_TASK DESCRIPTION_
The task calls for the count of lines containing "height" in these records, given as a number with no other words.

(Saved entries)
....................
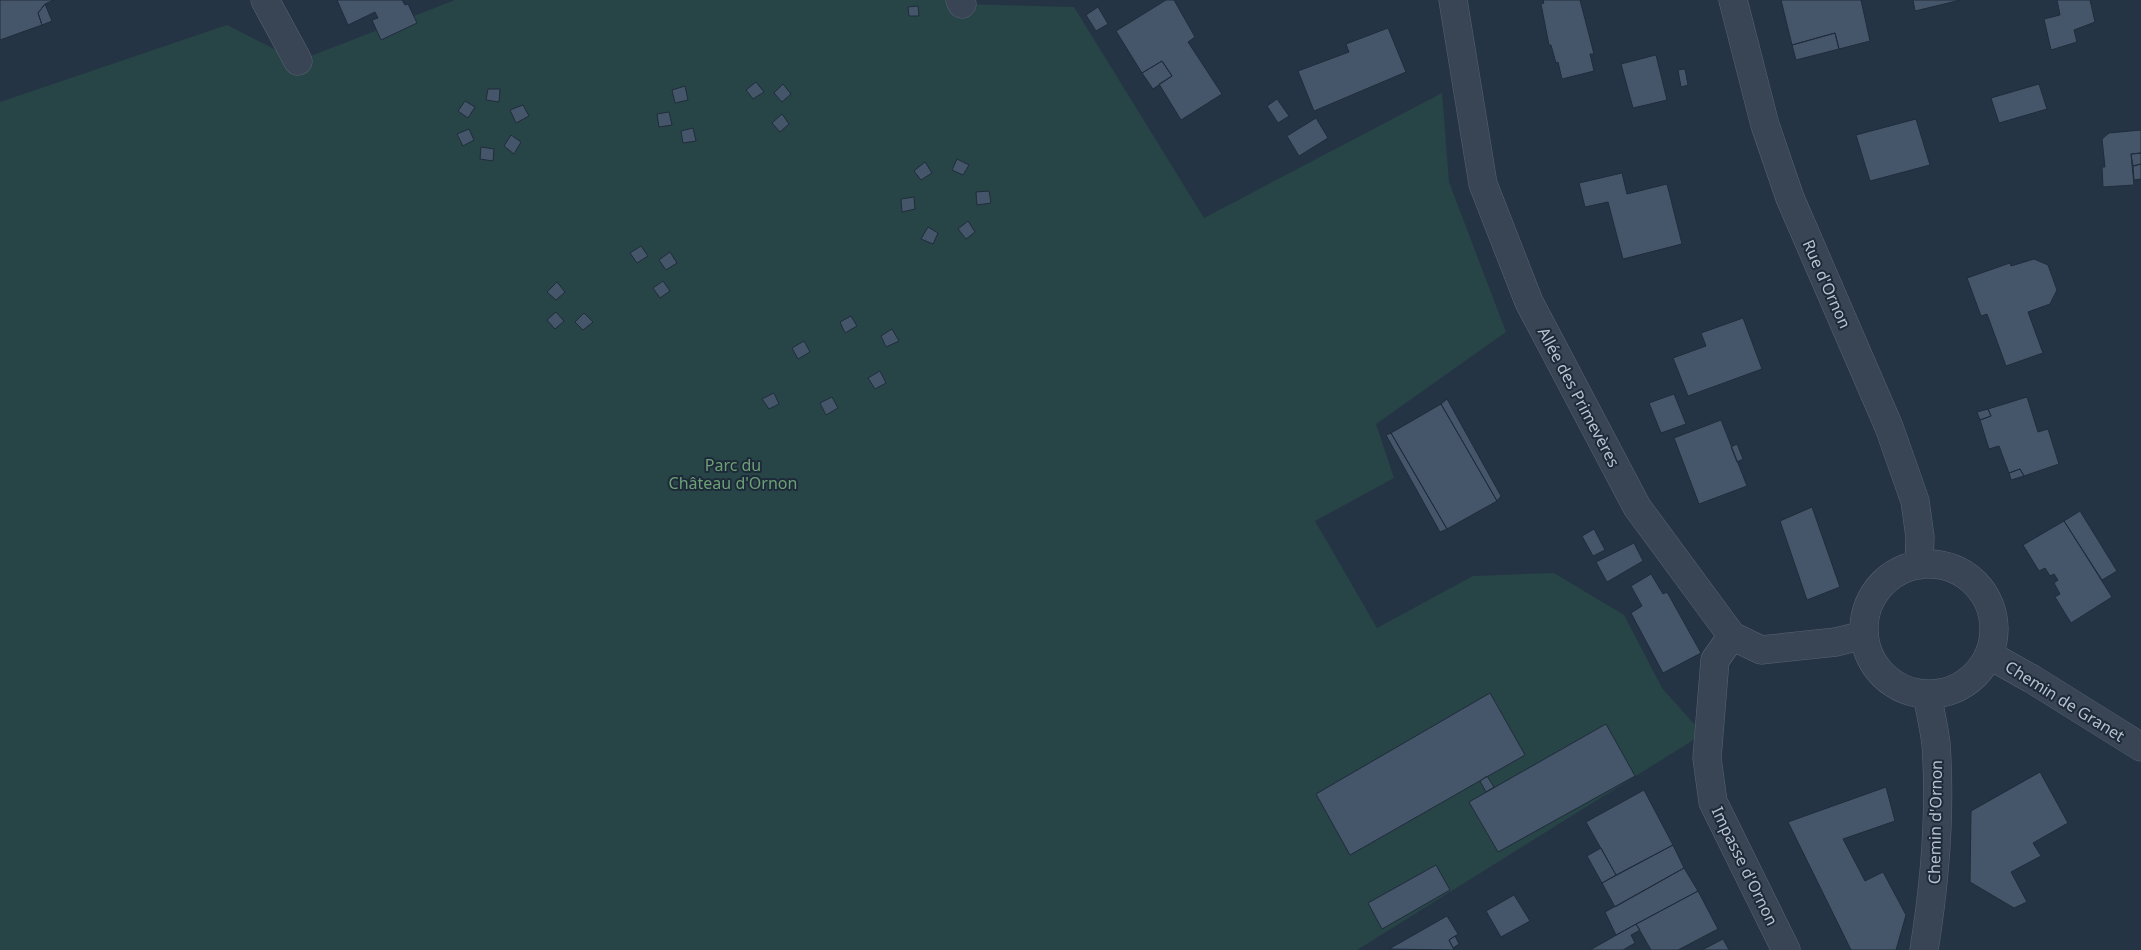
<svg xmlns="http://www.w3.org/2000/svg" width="2141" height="950" viewBox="0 0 2141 950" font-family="'Noto Sans',sans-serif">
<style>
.green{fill:#274446}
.building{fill:#46566a;stroke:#202c3c}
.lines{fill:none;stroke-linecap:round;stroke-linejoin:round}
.minor-casing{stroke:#586372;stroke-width:29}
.tertiary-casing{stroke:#586372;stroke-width:29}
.minor{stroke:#394555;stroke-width:28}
.tertiary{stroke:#394555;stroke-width:28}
.labels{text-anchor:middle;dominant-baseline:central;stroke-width:4;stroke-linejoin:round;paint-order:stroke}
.street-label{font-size:16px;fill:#b7c1ce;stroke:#1e2a3a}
.park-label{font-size:16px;fill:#6ca176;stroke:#1e2a3a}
</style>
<rect width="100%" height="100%" fill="#253445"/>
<!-- green -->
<path class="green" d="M 455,0 L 960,0 L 962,4 L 1074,7 L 1204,218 L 1442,93 L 1449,182 L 1506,332 L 1376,424 L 1394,478 L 1315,521 L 1377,628 L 1473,576 L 1554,573 L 1624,615 L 1662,688 L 1703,734 L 1357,950 L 0,950 L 0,102 L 227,25 L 298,61 Z"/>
<!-- building -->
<path class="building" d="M 0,0 L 54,0 L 45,4 L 38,13 L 42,25 L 0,40 Z
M 337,0 L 402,0 L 405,5 L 408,4 L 417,23 L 381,40 L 372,20 L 378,18 L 375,12 L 348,25 Z
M 1166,0 L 1174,0 L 1195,37 L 1188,42 L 1222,94 L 1181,120 L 1159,84 L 1172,76 L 1162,61 L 1142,73 L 1116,31 Z
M 1543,0 L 1580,0 L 1594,54 L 1590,54 L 1594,71 L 1562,79 L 1558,62 L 1556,63 L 1551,45 L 1549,45 L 1541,4 L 1544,3 Z
M 1781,0 L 1861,0 L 1870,41 L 1839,49 L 1835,33 L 1792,45 Z
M 1913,0 L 1961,0 L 1915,11 Z
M 2057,0 L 2090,0 L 2095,22 L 2074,30 L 2077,42 L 2051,50 L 2044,19 L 2060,15 Z
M 45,4 L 52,21 L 42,25 L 38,13 Z
M 918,6 L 919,16 L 909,16 L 908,7 Z
M 1098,7 L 1108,24 L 1096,31 L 1086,15 Z
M 1388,28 L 1406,72 L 1314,111 L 1298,71 L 1349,52 L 1346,44 Z
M 1835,33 L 1839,49 L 1796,60 L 1792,45 Z
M 1656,55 L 1667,100 L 1633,108 L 1621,64 Z
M 1162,61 L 1172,76 L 1153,89 L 1142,73 Z
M 1685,69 L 1688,85 L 1681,87 L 1678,70 Z
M 756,82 L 764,92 L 753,99 L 746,90 Z
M 783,84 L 791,94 L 782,102 L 774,93 Z
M 2039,84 L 2047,109 L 1999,123 L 1991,98 Z
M 685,86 L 688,100 L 675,103 L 672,90 Z
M 488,89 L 500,89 L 499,102 L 486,100 Z
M 1277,99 L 1289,116 L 1278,123 L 1267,106 Z
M 465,101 L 475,107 L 468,118 L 458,111 Z
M 523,105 L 529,116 L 516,123 L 510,110 Z
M 669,112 L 672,125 L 659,127 L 657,114 Z
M 782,114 L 789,124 L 780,132 L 772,123 Z
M 1316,118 L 1328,138 L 1299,156 L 1287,136 Z
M 1916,119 L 1930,165 L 1870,181 L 1856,135 Z
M 693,128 L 696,141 L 683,143 L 681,131 Z
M 469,129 L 474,140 L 463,146 L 457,134 Z
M 2141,130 L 2141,153 L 2131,154 L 2134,185 L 2103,187 L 2102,167 L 2105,167 L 2102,139 L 2109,133 Z
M 511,135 L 521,142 L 514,154 L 504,146 Z
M 481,147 L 494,149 L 493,161 L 480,159 Z
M 2141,153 L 2141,164 L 2133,166 L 2131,154 Z
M 957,159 L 969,165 L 963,175 L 952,170 Z
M 925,162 L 932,173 L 921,180 L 914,171 Z
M 2141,164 L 2141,179 L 2134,180 L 2133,166 Z
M 1622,173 L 1627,194 L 1667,184 L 1682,244 L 1623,259 L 1608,202 L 1585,207 L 1579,183 Z
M 989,191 L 991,203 L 977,205 L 976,192 Z
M 914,197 L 915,209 L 902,212 L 901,199 Z
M 968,221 L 975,232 L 966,239 L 958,229 Z
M 928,227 L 938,233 L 933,244 L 921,239 Z
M 641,246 L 648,256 L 637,263 L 630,253 Z
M 670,252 L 677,263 L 666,270 L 659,260 Z
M 2034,259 L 2048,265 L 2057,290 L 2050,304 L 2028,312 L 2043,353 L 2006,366 L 1987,314 L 1981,316 L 1967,278 L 2010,263 L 2011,266 Z
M 663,281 L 670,291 L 660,298 L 653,288 Z
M 557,282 L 565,292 L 556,300 L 547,292 Z
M 556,312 L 564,321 L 555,329 L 547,320 Z
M 584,313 L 593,322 L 583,330 L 575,322 Z
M 851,316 L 857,326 L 845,333 L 840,322 Z
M 1743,318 L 1762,369 L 1688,396 L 1673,358 L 1706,346 L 1701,333 Z
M 892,329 L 899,341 L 886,347 L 881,336 Z
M 804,341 L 810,352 L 798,359 L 792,348 Z
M 880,371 L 886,383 L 875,389 L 868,378 Z
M 774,393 L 779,404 L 769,409 L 762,399 Z
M 1674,394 L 1686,424 L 1661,433 L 1649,403 Z
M 832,397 L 838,408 L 826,415 L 820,403 Z
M 2027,397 L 2038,432 L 2048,429 L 2059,464 L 2024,476 L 2020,469 L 2009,473 L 1999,446 L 1989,449 L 1980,420 L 1991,416 L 1988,409 Z
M 1447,399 L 1501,496 L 1497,501 L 1441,404 Z
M 1441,404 L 1497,501 L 1447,529 L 1391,433 Z
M 1988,409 L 1991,416 L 1980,420 L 1977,412 Z
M 1721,420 L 1747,486 L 1699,504 L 1674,438 Z
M 1391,433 L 1447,529 L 1440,532 L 1386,435 Z
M 1737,444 L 1743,459 L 1737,462 L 1731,447 Z
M 2020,469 L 2024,476 L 2011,480 L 2009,473 Z
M 1812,507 L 1840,587 L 1807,600 L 1780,521 Z
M 2080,511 L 2117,571 L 2102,580 L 2064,521 Z
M 2064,521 L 2112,597 L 2071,623 L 2055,597 L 2060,594 L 2054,583 L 2058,580 L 2054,574 L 2050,576 L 2045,568 L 2039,571 L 2023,545 Z
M 1594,529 L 1605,550 L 1593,556 L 1582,536 Z
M 1634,543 L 1643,561 L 1607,582 L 1596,562 Z
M 1651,574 L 1663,594 L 1667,592 L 1701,653 L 1663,673 L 1631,613 L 1642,606 L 1631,586 Z
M 1490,693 L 1525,755 L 1350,855 L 1316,794 Z
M 1606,724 L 1635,776 L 1498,852 L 1469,802 Z
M 2040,772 L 2068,823 L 2033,843 L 2041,856 L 2011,872 L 2027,902 L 2014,908 L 1970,882 L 1971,811 Z
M 1487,776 L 1494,787 L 1486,792 L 1480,781 Z
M 1886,787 L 1895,821 L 1843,839 L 1865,881 L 1883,872 L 1906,915 L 1896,950 L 1851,950 L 1788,822 Z
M 1644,790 L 1673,845 L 1616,875 L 1586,822 Z
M 1673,845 L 1684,868 L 1615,907 L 1602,883 Z
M 1601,848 L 1616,875 L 1602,883 L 1587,856 Z
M 1436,865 L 1450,890 L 1382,929 L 1368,903 Z
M 1684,868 L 1698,891 L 1616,935 L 1605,912 Z
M 1698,891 L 1718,929 L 1678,950 L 1651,950 L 1636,924 Z
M 1514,895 L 1530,921 L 1501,937 L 1486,911 Z
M 1447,916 L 1458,934 L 1449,940 L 1454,950 L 1389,949 Z
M 1636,924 L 1640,930 L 1631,935 L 1635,943 L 1623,950 L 1590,950 Z
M 1455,936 L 1459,944 L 1453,948 L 1449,940 Z
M 1723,939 L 1729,950 L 1702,950 Z"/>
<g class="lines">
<!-- minor casing -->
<g class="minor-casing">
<path id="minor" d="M 265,0 L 298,61
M 960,0 L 962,4
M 1453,0 L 1483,184 L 1529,302 L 1637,507 L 1732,636 L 1761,650 L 1836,642 L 1864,635
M 1732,636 L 1715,660 L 1707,758 L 1713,802 L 1786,950
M 1989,655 L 2032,679 L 2141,747"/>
</g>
<!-- tertiary casing -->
<g class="tertiary-casing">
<path id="tertiary" d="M 1733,0 L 1765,125 L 1790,198 L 1889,427 L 1915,501 L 1920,537 L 1919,565
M1864 629a65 65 0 1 1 130 0a65 65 0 1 1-130 0Z
M 1924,950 C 1935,882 1941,813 1936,744 C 1934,727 1930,711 1927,694"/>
</g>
<!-- minor -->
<use href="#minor" class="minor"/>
<!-- tertiary -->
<use href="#tertiary" class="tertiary"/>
</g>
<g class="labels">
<!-- street labels -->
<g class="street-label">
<text transform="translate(1827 284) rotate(66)">Rue d'Ornon</text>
<text transform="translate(1579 397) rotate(62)">Allée des Primevères</text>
<text transform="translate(2065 701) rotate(32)">Chemin de Granet</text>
<text transform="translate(1935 822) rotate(-89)">Chemin d'Ornon</text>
<text transform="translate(1745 866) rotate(64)">Impasse d'Ornon</text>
</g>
<!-- park labels -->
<g class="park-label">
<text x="733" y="465">Parc du<tspan x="733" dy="18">Château d'Ornon</tspan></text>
</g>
</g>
</svg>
....................
_OUTPUT FOR THIS EXERCISE_
2